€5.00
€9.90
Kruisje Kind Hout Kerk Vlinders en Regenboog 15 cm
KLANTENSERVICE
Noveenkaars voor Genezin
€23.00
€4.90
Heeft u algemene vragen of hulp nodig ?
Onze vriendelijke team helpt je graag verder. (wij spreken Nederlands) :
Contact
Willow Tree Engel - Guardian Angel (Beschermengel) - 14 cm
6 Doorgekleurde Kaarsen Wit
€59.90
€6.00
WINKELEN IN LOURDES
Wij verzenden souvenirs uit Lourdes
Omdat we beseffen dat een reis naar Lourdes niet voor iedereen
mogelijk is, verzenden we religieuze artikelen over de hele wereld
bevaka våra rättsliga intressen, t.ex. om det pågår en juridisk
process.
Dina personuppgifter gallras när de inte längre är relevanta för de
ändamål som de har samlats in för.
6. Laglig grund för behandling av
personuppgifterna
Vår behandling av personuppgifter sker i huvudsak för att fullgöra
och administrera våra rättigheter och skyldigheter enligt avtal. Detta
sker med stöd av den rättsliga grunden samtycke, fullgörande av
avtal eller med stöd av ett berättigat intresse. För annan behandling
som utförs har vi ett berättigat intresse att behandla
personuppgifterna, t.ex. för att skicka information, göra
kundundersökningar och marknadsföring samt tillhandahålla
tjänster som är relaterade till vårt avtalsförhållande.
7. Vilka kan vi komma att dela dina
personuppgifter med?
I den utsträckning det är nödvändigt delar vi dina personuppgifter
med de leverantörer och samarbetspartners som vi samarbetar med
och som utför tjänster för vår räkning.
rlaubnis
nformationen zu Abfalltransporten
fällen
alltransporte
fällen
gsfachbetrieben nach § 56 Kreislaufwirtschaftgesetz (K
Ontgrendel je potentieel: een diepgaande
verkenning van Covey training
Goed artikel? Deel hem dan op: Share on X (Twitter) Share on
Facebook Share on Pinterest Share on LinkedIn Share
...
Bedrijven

==================================================

» **EXERCISE DIRECTIONS**
Looking at the entries above, work out how many lines contain the word "berättigat", then reply with only that figure.

» **RESPONSE FOR THIS EXERCISE**
2